[Extracted page text data]
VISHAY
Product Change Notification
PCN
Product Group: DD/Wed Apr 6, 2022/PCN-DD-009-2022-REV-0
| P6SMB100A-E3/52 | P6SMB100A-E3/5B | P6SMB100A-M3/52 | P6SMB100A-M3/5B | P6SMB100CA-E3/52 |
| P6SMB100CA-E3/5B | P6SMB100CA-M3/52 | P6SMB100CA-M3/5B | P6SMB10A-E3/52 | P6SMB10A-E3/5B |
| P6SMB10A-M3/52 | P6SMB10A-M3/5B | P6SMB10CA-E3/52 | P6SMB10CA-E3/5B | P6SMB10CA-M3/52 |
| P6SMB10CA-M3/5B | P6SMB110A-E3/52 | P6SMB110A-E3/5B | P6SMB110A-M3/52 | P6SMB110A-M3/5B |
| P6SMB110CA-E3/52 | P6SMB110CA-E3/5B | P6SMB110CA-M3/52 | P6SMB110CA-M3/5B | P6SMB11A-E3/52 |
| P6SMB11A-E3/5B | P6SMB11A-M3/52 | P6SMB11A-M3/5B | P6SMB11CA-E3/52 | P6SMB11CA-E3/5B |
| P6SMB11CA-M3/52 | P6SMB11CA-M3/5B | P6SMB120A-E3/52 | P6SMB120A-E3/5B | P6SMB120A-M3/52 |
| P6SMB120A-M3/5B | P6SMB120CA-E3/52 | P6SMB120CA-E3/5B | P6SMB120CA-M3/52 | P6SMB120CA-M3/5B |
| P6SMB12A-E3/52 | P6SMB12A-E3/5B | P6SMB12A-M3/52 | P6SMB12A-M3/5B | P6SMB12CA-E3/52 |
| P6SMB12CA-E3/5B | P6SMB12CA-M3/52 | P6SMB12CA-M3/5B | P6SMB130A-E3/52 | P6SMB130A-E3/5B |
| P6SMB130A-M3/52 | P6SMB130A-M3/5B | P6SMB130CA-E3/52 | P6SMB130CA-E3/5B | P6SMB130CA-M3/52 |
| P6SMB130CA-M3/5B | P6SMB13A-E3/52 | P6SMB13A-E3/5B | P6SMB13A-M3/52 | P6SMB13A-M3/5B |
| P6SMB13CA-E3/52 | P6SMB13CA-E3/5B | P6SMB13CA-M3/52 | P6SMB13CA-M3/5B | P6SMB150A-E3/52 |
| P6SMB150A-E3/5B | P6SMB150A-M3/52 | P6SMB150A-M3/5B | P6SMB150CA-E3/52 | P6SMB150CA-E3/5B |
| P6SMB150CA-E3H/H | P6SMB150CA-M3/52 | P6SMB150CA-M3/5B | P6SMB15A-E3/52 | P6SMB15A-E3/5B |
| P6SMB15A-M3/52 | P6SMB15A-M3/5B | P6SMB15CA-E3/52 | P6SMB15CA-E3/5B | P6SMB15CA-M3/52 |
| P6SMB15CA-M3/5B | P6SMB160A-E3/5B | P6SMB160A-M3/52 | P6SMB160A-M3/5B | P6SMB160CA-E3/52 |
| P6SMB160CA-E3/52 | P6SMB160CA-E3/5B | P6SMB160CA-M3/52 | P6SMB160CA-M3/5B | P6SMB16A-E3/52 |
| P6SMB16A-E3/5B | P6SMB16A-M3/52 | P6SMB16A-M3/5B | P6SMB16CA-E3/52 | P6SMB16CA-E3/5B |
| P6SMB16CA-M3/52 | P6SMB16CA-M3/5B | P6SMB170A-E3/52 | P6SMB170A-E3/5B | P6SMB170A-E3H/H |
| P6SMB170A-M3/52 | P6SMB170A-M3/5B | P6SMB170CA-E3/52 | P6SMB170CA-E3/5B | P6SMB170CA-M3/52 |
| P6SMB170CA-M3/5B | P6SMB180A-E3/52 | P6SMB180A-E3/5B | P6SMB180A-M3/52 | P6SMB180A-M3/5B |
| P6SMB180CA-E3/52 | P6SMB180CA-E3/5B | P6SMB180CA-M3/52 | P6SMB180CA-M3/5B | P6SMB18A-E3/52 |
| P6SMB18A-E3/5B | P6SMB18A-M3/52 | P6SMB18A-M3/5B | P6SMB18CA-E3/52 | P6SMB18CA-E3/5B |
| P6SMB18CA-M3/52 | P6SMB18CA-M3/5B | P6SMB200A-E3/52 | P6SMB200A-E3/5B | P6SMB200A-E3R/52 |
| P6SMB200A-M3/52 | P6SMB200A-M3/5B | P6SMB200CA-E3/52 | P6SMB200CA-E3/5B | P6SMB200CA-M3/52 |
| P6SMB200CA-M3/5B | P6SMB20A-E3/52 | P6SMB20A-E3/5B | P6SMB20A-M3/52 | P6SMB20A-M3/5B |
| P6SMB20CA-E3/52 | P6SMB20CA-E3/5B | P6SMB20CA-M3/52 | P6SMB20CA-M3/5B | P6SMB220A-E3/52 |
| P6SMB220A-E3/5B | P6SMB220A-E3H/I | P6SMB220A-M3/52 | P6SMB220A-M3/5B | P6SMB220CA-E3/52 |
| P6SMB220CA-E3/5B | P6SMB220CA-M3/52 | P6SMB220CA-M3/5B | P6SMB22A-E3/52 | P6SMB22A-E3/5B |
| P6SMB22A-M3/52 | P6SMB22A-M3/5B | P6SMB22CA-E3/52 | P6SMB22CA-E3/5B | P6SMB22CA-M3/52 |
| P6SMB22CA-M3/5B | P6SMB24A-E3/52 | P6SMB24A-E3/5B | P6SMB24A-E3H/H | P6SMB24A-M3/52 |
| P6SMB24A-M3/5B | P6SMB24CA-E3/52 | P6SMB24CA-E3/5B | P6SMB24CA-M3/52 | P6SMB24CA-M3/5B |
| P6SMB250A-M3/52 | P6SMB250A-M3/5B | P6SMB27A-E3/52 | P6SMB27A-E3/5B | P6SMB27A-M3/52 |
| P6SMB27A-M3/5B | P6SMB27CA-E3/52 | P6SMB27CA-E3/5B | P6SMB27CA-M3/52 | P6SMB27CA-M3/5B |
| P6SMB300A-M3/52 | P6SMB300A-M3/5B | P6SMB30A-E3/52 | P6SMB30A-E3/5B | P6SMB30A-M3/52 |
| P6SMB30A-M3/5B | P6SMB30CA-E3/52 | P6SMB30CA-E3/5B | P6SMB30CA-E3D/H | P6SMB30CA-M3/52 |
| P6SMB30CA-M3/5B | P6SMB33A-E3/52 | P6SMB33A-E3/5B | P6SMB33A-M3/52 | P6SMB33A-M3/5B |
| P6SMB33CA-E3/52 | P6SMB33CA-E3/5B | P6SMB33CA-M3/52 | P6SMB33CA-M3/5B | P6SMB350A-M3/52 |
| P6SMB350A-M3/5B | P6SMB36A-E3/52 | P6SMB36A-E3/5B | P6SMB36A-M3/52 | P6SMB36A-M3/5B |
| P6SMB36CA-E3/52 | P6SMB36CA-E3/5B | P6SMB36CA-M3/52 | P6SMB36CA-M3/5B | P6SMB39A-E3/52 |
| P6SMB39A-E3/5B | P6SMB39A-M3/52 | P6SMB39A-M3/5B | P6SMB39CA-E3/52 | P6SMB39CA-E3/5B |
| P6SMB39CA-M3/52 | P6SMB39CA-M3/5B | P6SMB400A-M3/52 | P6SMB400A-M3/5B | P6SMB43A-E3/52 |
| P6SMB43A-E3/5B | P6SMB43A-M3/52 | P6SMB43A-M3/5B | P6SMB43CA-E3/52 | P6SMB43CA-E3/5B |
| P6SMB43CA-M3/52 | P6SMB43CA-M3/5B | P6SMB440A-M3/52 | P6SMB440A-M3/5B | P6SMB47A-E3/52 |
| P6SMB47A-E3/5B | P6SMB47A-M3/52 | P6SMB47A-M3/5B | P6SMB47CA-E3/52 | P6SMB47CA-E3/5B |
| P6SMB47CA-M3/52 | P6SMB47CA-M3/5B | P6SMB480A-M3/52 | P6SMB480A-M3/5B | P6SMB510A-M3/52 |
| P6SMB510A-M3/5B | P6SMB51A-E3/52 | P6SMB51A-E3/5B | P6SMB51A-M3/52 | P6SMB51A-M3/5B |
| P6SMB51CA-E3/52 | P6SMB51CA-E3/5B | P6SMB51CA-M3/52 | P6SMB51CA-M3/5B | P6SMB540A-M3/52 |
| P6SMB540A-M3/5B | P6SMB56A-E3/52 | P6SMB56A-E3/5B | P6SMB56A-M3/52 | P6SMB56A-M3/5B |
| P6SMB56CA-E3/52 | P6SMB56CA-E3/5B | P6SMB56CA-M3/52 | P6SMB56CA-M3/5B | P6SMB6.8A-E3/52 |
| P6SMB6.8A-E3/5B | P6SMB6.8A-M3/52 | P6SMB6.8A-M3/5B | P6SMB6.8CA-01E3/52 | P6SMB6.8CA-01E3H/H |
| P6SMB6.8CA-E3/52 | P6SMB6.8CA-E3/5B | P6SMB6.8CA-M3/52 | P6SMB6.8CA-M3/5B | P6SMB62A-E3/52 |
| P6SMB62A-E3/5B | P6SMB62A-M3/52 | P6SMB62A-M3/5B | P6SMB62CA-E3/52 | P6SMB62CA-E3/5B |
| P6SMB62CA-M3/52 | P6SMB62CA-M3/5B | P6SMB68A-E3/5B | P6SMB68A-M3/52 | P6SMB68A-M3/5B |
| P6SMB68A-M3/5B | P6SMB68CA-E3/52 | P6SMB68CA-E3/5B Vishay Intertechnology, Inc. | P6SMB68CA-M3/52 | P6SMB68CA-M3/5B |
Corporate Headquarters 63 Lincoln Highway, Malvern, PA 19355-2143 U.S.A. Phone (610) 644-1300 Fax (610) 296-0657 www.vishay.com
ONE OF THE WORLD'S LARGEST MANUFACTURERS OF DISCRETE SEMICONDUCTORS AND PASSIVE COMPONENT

• [ACTIVITY]: From the data above, output exactly the lines between the one containing "P6SMB170CA-E3/5B | P6SMB170CA-M3/52 |" and the one containing "P6SMB200CA-E3/5B | P6SMB200CA-M3/52 |", counting both of them.

• [FINISHED EXERCISE]:
| P6SMB170A-M3/52 | P6SMB170A-M3/5B | P6SMB170CA-E3/52 | P6SMB170CA-E3/5B | P6SMB170CA-M3/52 |
| P6SMB170CA-M3/5B | P6SMB180A-E3/52 | P6SMB180A-E3/5B | P6SMB180A-M3/52 | P6SMB180A-M3/5B |
| P6SMB180CA-E3/52 | P6SMB180CA-E3/5B | P6SMB180CA-M3/52 | P6SMB180CA-M3/5B | P6SMB18A-E3/52 |
| P6SMB18A-E3/5B | P6SMB18A-M3/52 | P6SMB18A-M3/5B | P6SMB18CA-E3/52 | P6SMB18CA-E3/5B |
| P6SMB18CA-M3/52 | P6SMB18CA-M3/5B | P6SMB200A-E3/52 | P6SMB200A-E3/5B | P6SMB200A-E3R/52 |
| P6SMB200A-M3/52 | P6SMB200A-M3/5B | P6SMB200CA-E3/52 | P6SMB200CA-E3/5B | P6SMB200CA-M3/52 |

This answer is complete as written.